[Supplied material]

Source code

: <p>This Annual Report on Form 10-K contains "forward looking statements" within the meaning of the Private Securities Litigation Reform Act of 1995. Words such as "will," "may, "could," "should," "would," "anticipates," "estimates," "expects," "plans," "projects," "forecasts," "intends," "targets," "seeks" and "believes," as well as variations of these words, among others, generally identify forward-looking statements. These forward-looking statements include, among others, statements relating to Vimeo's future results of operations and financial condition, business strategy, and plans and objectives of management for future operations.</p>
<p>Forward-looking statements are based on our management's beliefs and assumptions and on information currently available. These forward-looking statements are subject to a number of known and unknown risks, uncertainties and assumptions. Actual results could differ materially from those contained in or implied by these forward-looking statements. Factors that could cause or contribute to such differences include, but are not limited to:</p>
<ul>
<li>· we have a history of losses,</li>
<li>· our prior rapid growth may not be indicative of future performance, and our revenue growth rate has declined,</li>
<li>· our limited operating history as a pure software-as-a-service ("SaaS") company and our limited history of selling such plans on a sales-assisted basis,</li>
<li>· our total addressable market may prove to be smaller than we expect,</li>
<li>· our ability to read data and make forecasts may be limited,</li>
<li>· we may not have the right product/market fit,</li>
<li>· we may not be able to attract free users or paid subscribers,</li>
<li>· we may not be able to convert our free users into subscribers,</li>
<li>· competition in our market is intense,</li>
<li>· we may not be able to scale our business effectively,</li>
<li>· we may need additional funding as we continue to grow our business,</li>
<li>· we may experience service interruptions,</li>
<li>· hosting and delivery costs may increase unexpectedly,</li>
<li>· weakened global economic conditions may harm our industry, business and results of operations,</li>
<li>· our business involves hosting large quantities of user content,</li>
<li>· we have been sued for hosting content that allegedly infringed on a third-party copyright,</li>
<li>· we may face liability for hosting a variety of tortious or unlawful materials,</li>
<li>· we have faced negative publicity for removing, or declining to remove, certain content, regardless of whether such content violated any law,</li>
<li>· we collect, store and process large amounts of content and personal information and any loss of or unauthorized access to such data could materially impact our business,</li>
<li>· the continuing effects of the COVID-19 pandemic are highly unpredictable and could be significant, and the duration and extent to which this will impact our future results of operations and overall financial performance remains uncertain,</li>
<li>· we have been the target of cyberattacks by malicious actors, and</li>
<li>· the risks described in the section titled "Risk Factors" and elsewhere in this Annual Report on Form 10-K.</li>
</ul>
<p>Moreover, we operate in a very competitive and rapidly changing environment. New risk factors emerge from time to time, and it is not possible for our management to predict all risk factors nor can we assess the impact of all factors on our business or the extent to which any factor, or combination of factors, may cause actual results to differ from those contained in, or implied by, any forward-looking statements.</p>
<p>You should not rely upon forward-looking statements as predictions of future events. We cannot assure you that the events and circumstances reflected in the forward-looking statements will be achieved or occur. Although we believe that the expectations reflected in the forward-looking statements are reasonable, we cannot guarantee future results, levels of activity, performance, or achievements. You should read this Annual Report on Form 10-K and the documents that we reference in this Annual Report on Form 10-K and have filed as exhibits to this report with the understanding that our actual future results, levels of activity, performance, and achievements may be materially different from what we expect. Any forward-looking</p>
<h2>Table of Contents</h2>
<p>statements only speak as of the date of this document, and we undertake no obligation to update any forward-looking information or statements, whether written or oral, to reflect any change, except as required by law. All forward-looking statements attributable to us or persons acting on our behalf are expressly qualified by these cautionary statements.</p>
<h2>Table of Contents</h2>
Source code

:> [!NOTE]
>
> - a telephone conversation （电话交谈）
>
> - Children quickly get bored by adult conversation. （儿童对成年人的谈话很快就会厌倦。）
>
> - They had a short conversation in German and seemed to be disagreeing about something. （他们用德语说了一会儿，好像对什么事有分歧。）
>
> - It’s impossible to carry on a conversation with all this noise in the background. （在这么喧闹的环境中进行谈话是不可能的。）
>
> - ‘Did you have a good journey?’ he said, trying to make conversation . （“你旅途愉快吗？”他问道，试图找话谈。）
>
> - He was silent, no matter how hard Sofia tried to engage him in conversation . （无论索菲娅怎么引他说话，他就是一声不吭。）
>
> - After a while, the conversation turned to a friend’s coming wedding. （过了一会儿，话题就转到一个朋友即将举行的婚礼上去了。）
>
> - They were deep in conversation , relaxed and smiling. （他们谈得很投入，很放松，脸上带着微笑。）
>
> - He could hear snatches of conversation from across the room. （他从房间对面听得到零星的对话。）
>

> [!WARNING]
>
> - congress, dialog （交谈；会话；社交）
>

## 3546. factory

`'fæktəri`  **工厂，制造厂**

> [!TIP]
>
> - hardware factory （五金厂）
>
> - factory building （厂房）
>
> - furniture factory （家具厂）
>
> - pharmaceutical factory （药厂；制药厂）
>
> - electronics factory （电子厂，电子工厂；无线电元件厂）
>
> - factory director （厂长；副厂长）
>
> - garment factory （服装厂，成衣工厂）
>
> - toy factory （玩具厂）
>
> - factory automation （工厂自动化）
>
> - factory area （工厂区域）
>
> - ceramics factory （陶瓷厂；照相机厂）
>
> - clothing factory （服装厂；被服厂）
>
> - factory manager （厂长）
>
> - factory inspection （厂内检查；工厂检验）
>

[/Supplied material]

Please extract the text of every entry above and reproduce it line for line, with no changes.

Source code

: <p>This Annual Report on Form 10-K contains "forward looking statements" within the meaning of the Private Securities Litigation Reform Act of 1995. Words such as "will," "may, "could," "should," "would," "anticipates," "estimates," "expects," "plans," "projects," "forecasts," "intends," "targets," "seeks" and "believes," as well as variations of these words, among others, generally identify forward-looking statements. These forward-looking statements include, among others, statements relating to Vimeo's future results of operations and financial condition, business strategy, and plans and objectives of management for future operations.</p>
<p>Forward-looking statements are based on our management's beliefs and assumptions and on information currently available. These forward-looking statements are subject to a number of known and unknown risks, uncertainties and assumptions. Actual results could differ materially from those contained in or implied by these forward-looking statements. Factors that could cause or contribute to such differences include, but are not limited to:</p>
<ul>
<li>· we have a history of losses,</li>
<li>· our prior rapid growth may not be indicative of future performance, and our revenue growth rate has declined,</li>
<li>· our limited operating history as a pure software-as-a-service ("SaaS") company and our limited history of selling such plans on a sales-assisted basis,</li>
<li>· our total addressable market may prove to be smaller than we expect,</li>
<li>· our ability to read data and make forecasts may be limited,</li>
<li>· we may not have the right product/market fit,</li>
<li>· we may not be able to attract free users or paid subscribers,</li>
<li>· we may not be able to convert our free users into subscribers,</li>
<li>· competition in our market is intense,</li>
<li>· we may not be able to scale our business effectively,</li>
<li>· we may need additional funding as we continue to grow our business,</li>
<li>· we may experience service interruptions,</li>
<li>· hosting and delivery costs may increase unexpectedly,</li>
<li>· weakened global economic conditions may harm our industry, business and results of operations,</li>
<li>· our business involves hosting large quantities of user content,</li>
<li>· we have been sued for hosting content that allegedly infringed on a third-party copyright,</li>
<li>· we may face liability for hosting a variety of tortious or unlawful materials,</li>
<li>· we have faced negative publicity for removing, or declining to remove, certain content, regardless of whether such content violated any law,</li>
<li>· we collect, store and process large amounts of content and personal information and any loss of or unauthorized access to such data could materially impact our business,</li>
<li>· the continuing effects of the COVID-19 pandemic are highly unpredictable and could be significant, and the duration and extent to which this will impact our future results of operations and overall financial performance remains uncertain,</li>
<li>· we have been the target of cyberattacks by malicious actors, and</li>
<li>· the risks described in the section titled "Risk Factors" and elsewhere in this Annual Report on Form 10-K.</li>
</ul>
<p>Moreover, we operate in a very competitive and rapidly changing environment. New risk factors emerge from time to time, and it is not possible for our management to predict all risk factors nor can we assess the impact of all factors on our business or the extent to which any factor, or combination of factors, may cause actual results to differ from those contained in, or implied by, any forward-looking statements.</p>
<p>You should not rely upon forward-looking statements as predictions of future events. We cannot assure you that the events and circumstances reflected in the forward-looking statements will be achieved or occur. Although we believe that the expectations reflected in the forward-looking statements are reasonable, we cannot guarantee future results, levels of activity, performance, or achievements. You should read this Annual Report on Form 10-K and the documents that we reference in this Annual Report on Form 10-K and have filed as exhibits to this report with the understanding that our actual future results, levels of activity, performance, and achievements may be materially different from what we expect. Any forward-looking</p>
<h2>Table of Contents</h2>
<p>statements only speak as of the date of this document, and we undertake no obligation to update any forward-looking information or statements, whether written or oral, to reflect any change, except as required by law. All forward-looking statements attributable to us or persons acting on our behalf are expressly qualified by these cautionary statements.</p>
<h2>Table of Contents</h2>
Source code

:> [!NOTE]
>
> - a telephone conversation （电话交谈）
>
> - Children quickly get bored by adult conversation. （儿童对成年人的谈话很快就会厌倦。）
>
> - They had a short conversation in German and seemed to be disagreeing about something. （他们用德语说了一会儿，好像对什么事有分歧。）
>
> - It’s impossible to carry on a conversation with all this noise in the background. （在这么喧闹的环境中进行谈话是不可能的。）
>
> - ‘Did you have a good journey?’ he said, trying to make conversation . （“你旅途愉快吗？”他问道，试图找话谈。）
>
> - He was silent, no matter how hard Sofia tried to engage him in conversation . （无论索菲娅怎么引他说话，他就是一声不吭。）
>
> - After a while, the conversation turned to a friend’s coming wedding. （过了一会儿，话题就转到一个朋友即将举行的婚礼上去了。）
>
> - They were deep in conversation , relaxed and smiling. （他们谈得很投入，很放松，脸上带着微笑。）
>
> - He could hear snatches of conversation from across the room. （他从房间对面听得到零星的对话。）
>

> [!WARNING]
>
> - congress, dialog （交谈；会话；社交）
>

## 3546. factory

`'fæktəri`  **工厂，制造厂**

> [!TIP]
>
> - hardware factory （五金厂）
>
> - factory building （厂房）
>
> - furniture factory （家具厂）
>
> - pharmaceutical factory （药厂；制药厂）
>
> - electronics factory （电子厂，电子工厂；无线电元件厂）
>
> - factory director （厂长；副厂长）
>
> - garment factory （服装厂，成衣工厂）
>
> - toy factory （玩具厂）
>
> - factory automation （工厂自动化）
>
> - factory area （工厂区域）
>
> - ceramics factory （陶瓷厂；照相机厂）
>
> - clothing factory （服装厂；被服厂）
>
> - factory manager （厂长）
>
> - factory inspection （厂内检查；工厂检验）
>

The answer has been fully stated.